| WORK TO BE COMPLETED |
Reproduce, unaltered, the line with "to (450, 826)" along with every line that follows it in the records, up to the last.

[Pose and size estimates]
════════

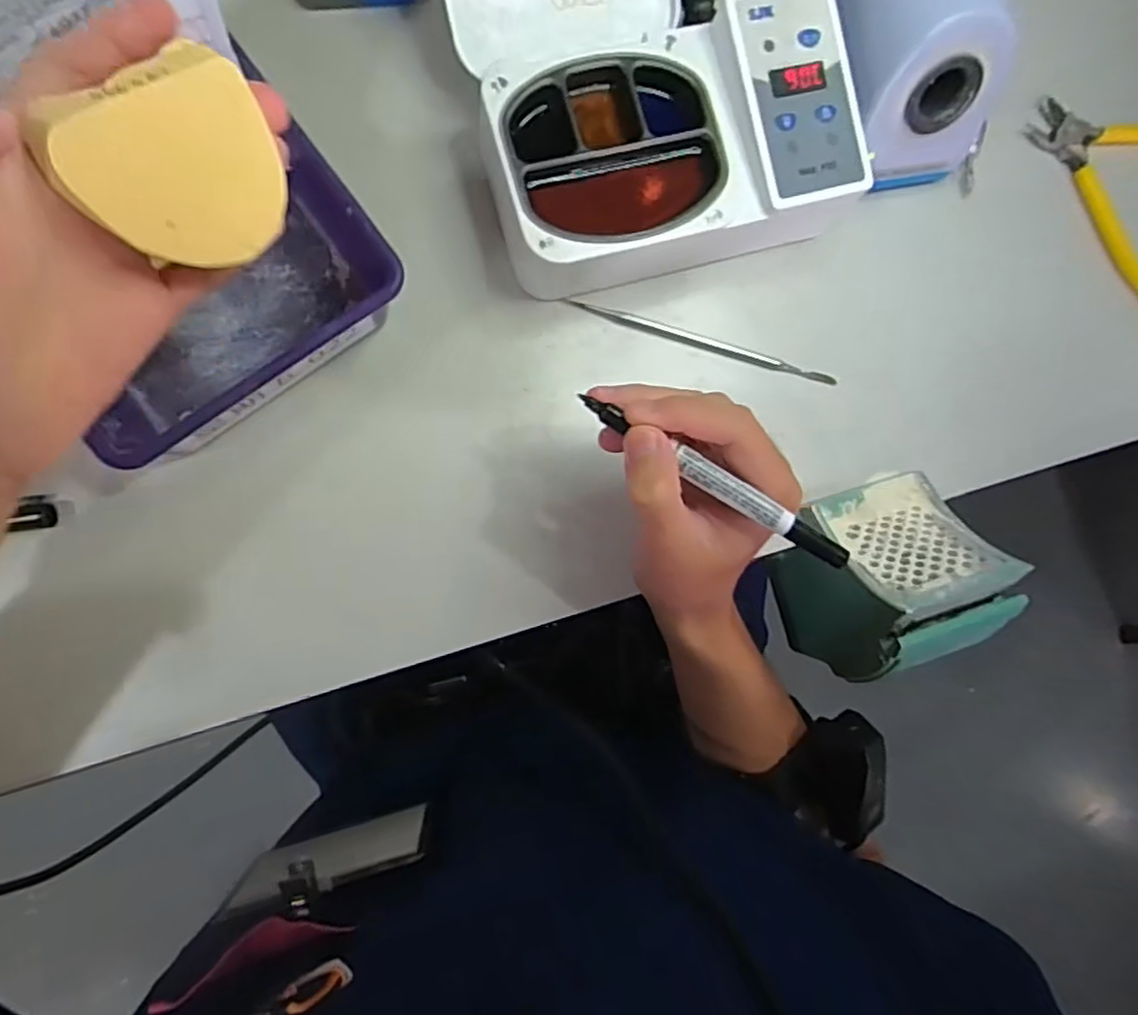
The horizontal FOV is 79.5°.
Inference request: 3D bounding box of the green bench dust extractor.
[{"bbox_3d":[0.188,0.041,0.407,0.082,0.125,0.111,-19,90,-9],"label":"green bench dust extractor"}]

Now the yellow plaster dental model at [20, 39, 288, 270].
[{"bbox_3d":[-0.134,-0.115,0.235,0.063,0.059,0.027,-39,50,-14],"label":"yellow plaster dental model"}]

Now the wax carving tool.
[{"bbox_3d":[0.081,-0.097,0.402,0.168,0.009,0.010,14,85,-8],"label":"wax carving tool"}]

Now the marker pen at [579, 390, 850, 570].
[{"bbox_3d":[0.061,-0.012,0.291,0.129,0.009,0.009,32,82,4],"label":"marker pen"}]

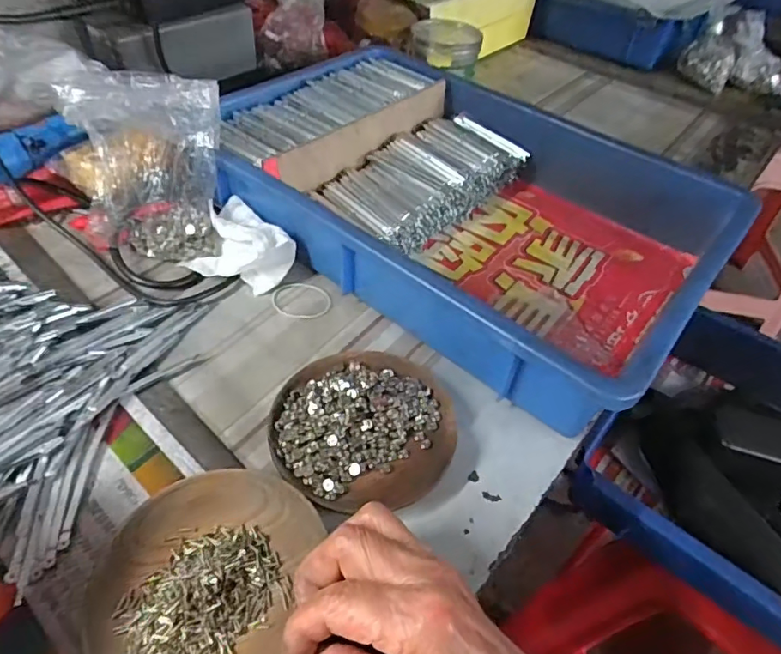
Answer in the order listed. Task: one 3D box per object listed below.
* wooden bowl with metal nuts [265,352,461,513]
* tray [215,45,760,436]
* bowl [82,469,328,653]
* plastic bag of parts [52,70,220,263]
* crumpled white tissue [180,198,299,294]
[{"bbox_3d":[-0.018,0.061,0.335,0.112,0.025,0.106,3,46,-3],"label":"wooden bowl with metal nuts"},{"bbox_3d":[0.057,-0.120,0.475,0.425,0.080,0.299,34,52,23],"label":"tray"},{"bbox_3d":[-0.096,0.129,0.267,0.103,0.017,0.112,3,46,-3],"label":"bowl"},{"bbox_3d":[-0.190,-0.124,0.417,0.103,0.128,0.069,9,46,2],"label":"plastic bag of parts"},{"bbox_3d":[-0.127,-0.066,0.428,0.088,0.045,0.064,36,53,25],"label":"crumpled white tissue"}]

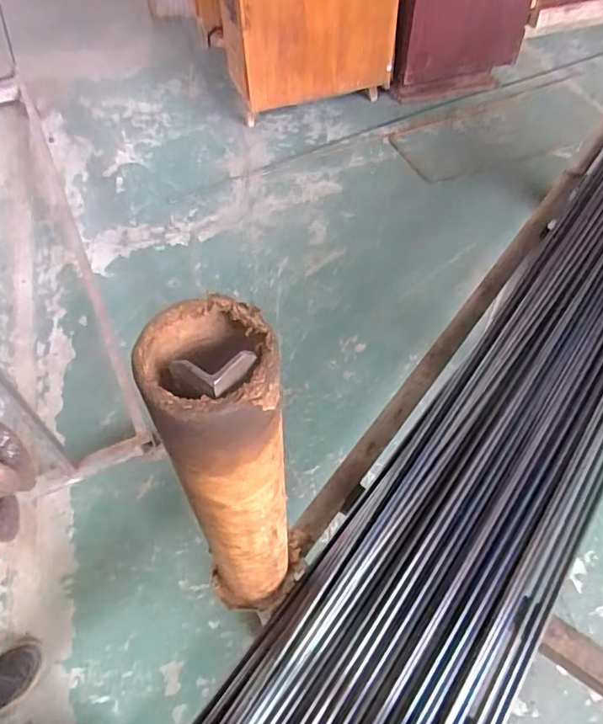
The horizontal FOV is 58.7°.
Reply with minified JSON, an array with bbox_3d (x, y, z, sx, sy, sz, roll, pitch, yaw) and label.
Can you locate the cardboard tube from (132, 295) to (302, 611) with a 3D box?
[{"bbox_3d":[-0.050,0.135,0.502,0.080,0.476,0.083,-10,55,-6],"label":"cardboard tube"}]

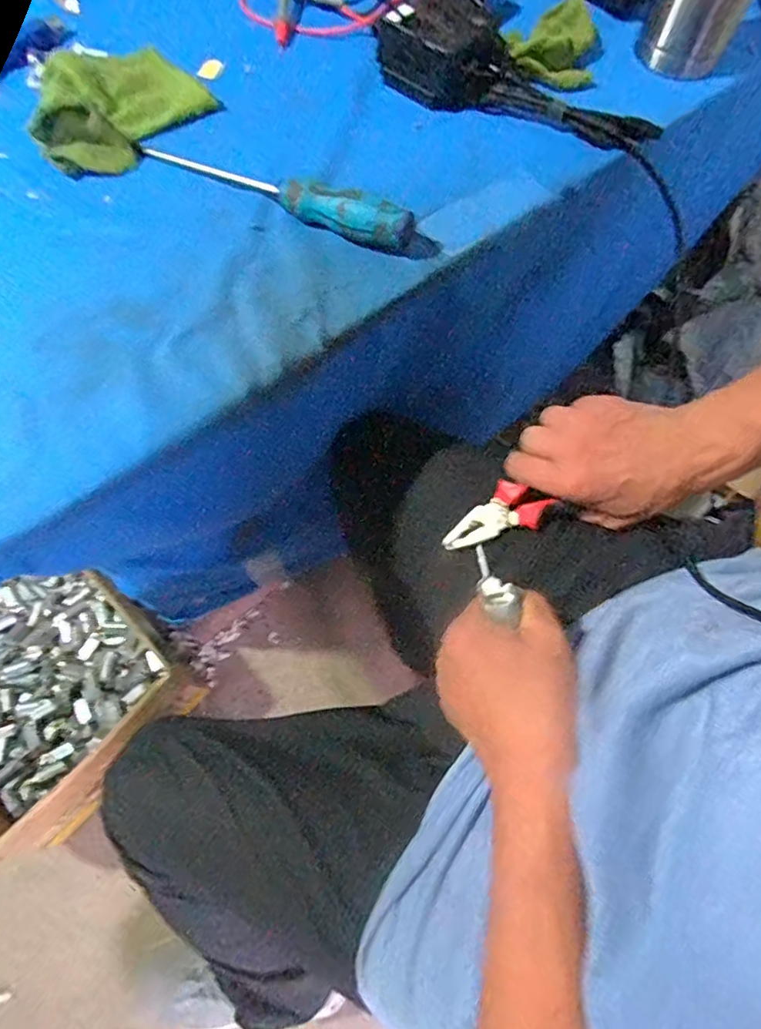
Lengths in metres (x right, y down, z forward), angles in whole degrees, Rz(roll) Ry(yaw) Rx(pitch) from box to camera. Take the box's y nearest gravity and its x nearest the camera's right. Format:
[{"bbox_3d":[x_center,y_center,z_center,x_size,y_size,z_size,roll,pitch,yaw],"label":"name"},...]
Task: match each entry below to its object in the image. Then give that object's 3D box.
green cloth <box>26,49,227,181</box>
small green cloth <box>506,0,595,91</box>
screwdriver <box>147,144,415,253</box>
[{"bbox_3d":[-0.223,-0.348,0.469,0.147,0.041,0.134,-40,74,-18],"label":"green cloth"},{"bbox_3d":[0.172,-0.430,0.532,0.073,0.017,0.122,47,68,-5],"label":"small green cloth"},{"bbox_3d":[-0.082,-0.249,0.439,0.229,0.026,0.028,26,67,8],"label":"screwdriver"}]

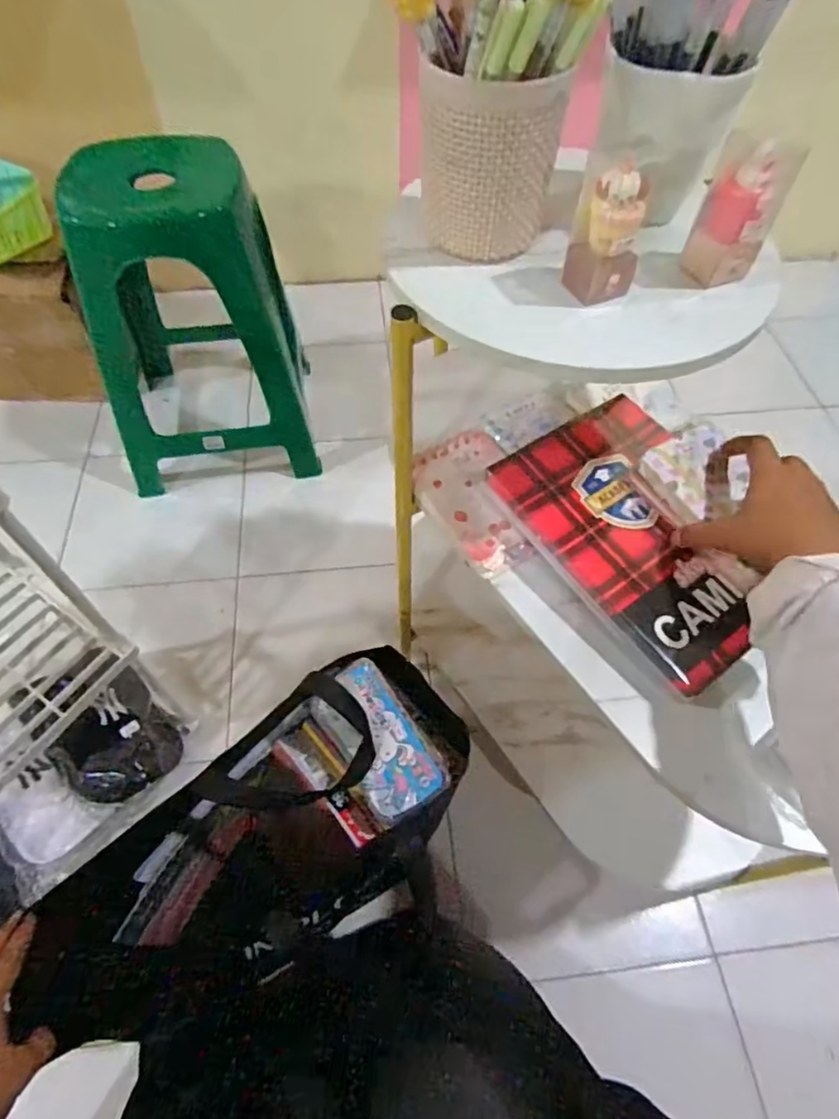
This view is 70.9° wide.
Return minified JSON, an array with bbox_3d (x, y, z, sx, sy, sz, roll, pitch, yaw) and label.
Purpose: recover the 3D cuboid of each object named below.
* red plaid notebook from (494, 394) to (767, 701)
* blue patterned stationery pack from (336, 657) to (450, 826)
[{"bbox_3d":[0.195,-0.029,0.497,0.167,0.018,0.235,-31,68,-17],"label":"red plaid notebook"},{"bbox_3d":[-0.042,0.181,0.605,0.076,0.020,0.159,-29,62,-19],"label":"blue patterned stationery pack"}]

════════

| RESULT OF THIS TASK |
* blue patterned stationery pack from (336, 657) to (450, 826)
[{"bbox_3d":[0.195,-0.029,0.497,0.167,0.018,0.235,-31,68,-17],"label":"red plaid notebook"},{"bbox_3d":[-0.042,0.181,0.605,0.076,0.020,0.159,-29,62,-19],"label":"blue patterned stationery pack"}]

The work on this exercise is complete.